'Justified' - 'Fixer' Recap
by Danny Gallagher, posted Mar 31st 2010 8:40AM
(S01E03) The TV watching circles whose gazes are glued to the glow of their TVs like vultures at a duck crossing are starting to joke that Raylan Givens is racking up quite a body count.
Let's do a little TV addition. He's only killed two people in three episodes: the restaurant case in Miami and another poor schlub in this week's gripping tale of greed. Sure he shot Boyd in the chest, but that only turned out to be a serious wound and a sniper killed a hostage holder in the second episode.

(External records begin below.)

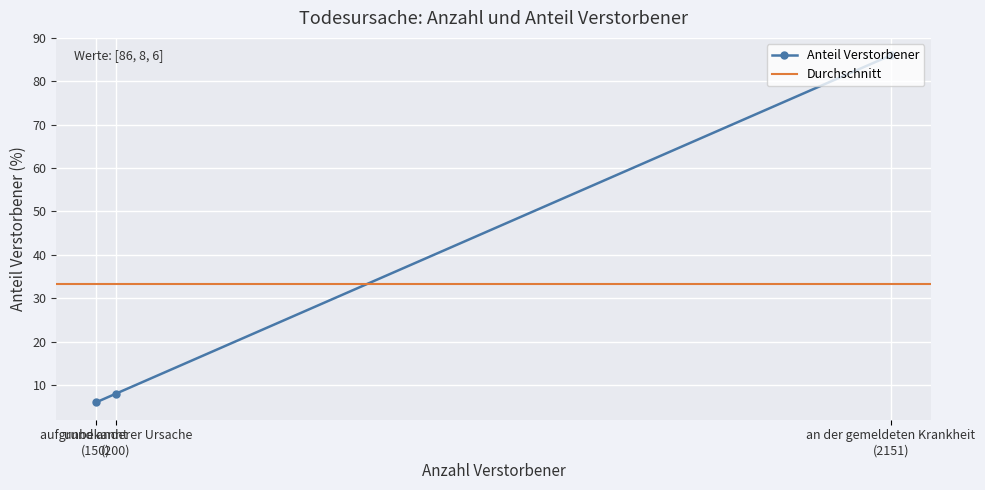

What is the minimum value for Anteil Verstorbener?

6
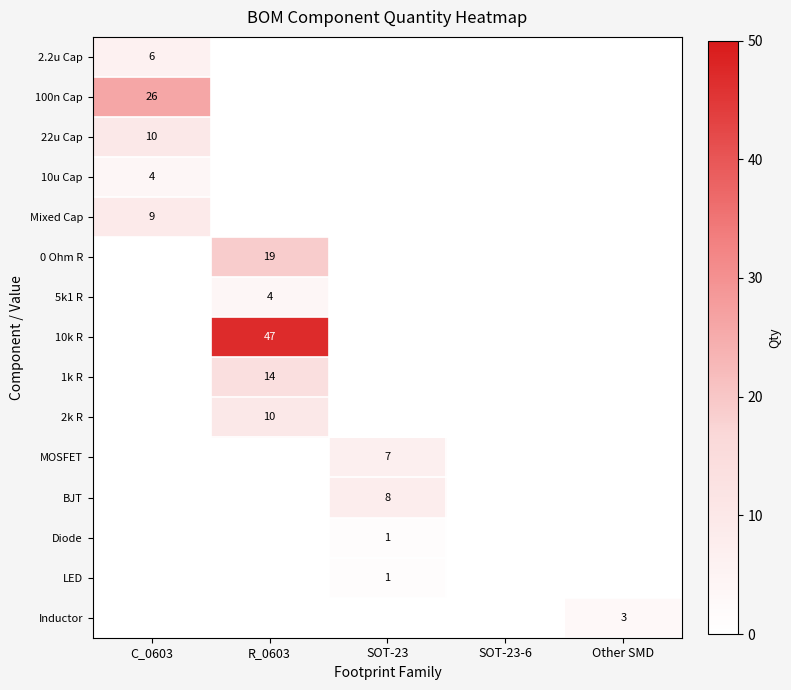

True or false: 5k1 R has a value of 5 at R_0603.

False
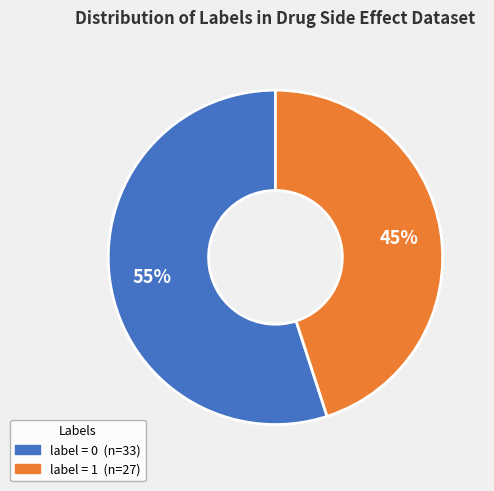

To the nearest percent, what is the difference between the largest and smallest slice percentages?

10%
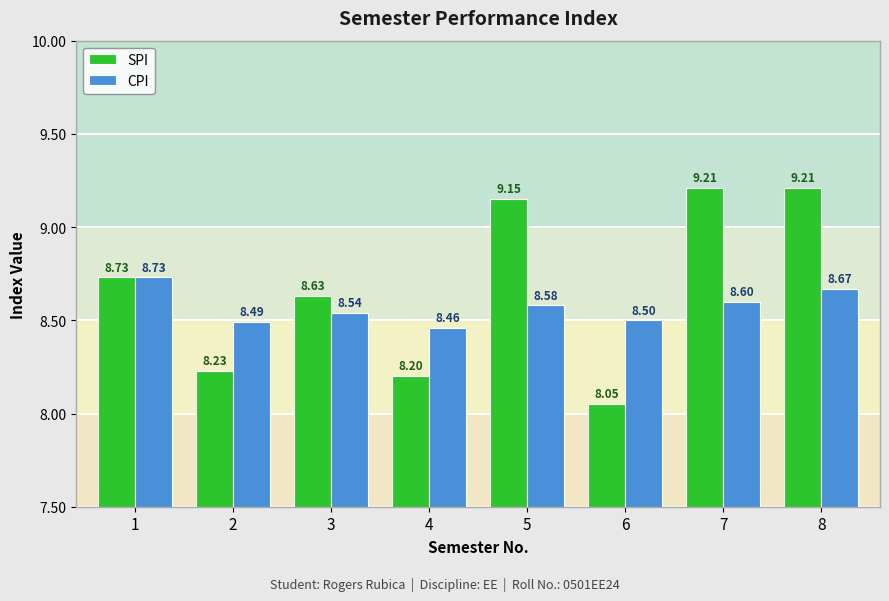

List the series in order of their overall mean, highest first.

SPI, CPI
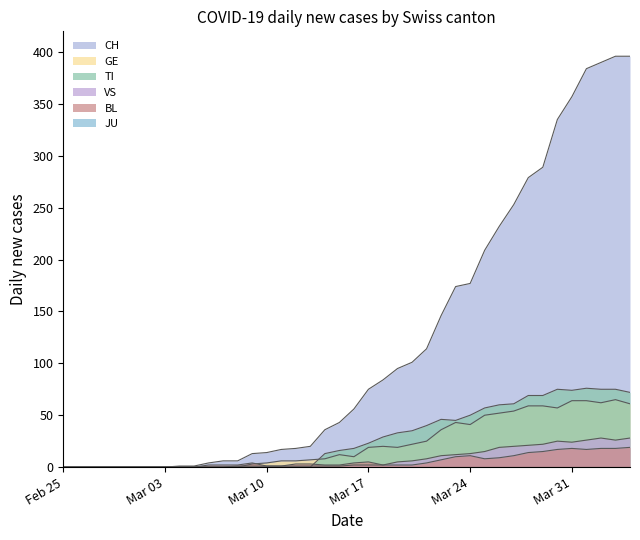

Which series has the widest spread of values?

CH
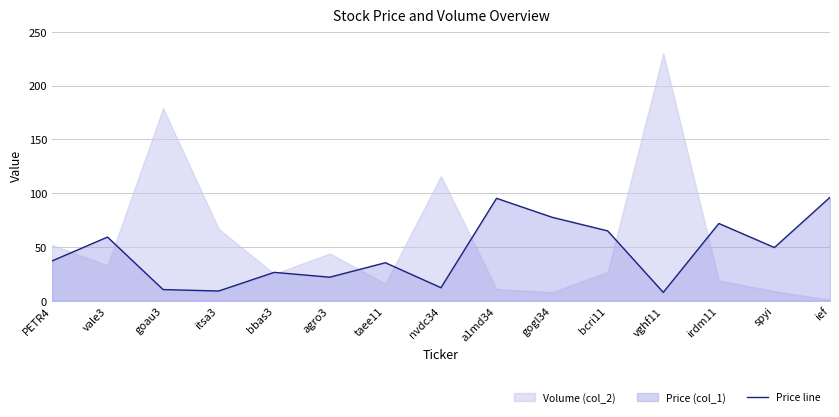

What is the value of the 6th point from the left?

22.0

He's far from becoming the edgy dramatic equivalent of TV's 'Sledge Hammer' and definitely smart enough to know you don't challenge the kill record of a man who talks to his gun.
Besides, complaining about Raylan's penchant for blowing away scumsuckers is an unnecessary diversion from a show that is starting to build some gripping potential.
It hasn't developed a real cohesive story line that runs from episode-to-episode, outside of his growing lust for Ava and the inevitable showdown when Boyd returns (I hope), but it gave us a nice taste at the start when Raylan learns his degenerate father has been arrested on a DWI. The moment between Raylan and his boss barely lasted more than five minutes, but it served as a great character study of a man who doesn't like it when things get emotionally deep around him and the kindly old man who's watching out for him.
Raylan acts closed off and obtuse to the news, but something still felt held back and distant to the situation. It could be just some interesting exposition or drive for his story for the rest of the season, but it felt right for the character and the moment.
The characters are the show's biggest and most interesting strength. It had a lot going for it since they have been fermented from the mind of Elmore Leonard, but the show has done a great job of taking the characters from that short story and building on them in surprising and colorful ways. Raylan's boss, played by Nick Searcy, knows he has a loaded time bomb on his hands but still feels endeared to the lug in a good ol' boy way, probably because he reminded him of his early days in the civil service biz.
The dialogue also make for a snug fit for the characters from Raylan's unusual levelheadedness to New Yorker bookie/CI Arnold Pinter's long, rambling and lightning fast speeches about his love for chocolate egg creme shakes. They aren't just believable. They are lively and vivid. They jump off the street and latch on to your face like an alien face hugger that's trying to bury its eggs by burrowing through your eyes.
The bookie element getting kidnapped for an "escape fund" by one of his overdue marks and his hired goon also took the show on a nice twist that didn't have Raylan chasing down some backwoods hood in the typical cop show fashion. In fact, he didn't know the entire situation until the closing minutes of the episode, even if he had his hunches that paid off in the end.
Even though the episode had a fairly linear start and finish where you knew the good would win and the wicked would be punished, it still felt satisfying, especially since Raylan almost took a bullet to the face when the bookie escapes thanks to his two-timing waitress girlfriend.
Then, Raylan seeks refuge from almost having his guts splattered on his suspect's freshly painted walls by finally succumbing to Ava's undying charms. It happened a little earlier than I may have wanted, but it's bound to cause all sorts of interesting problems and dilemmas that now have the time to develop slowly and organically as opposed to tacking them on at the end for the sake of a gripping season finale.
- Did anyone else notice that Arnold owns Hank Moody's busted up Porsche? The two are identical. They even have the same missing headlight. Hank must have put the baby up on Craigslist to cover his pending legal fees.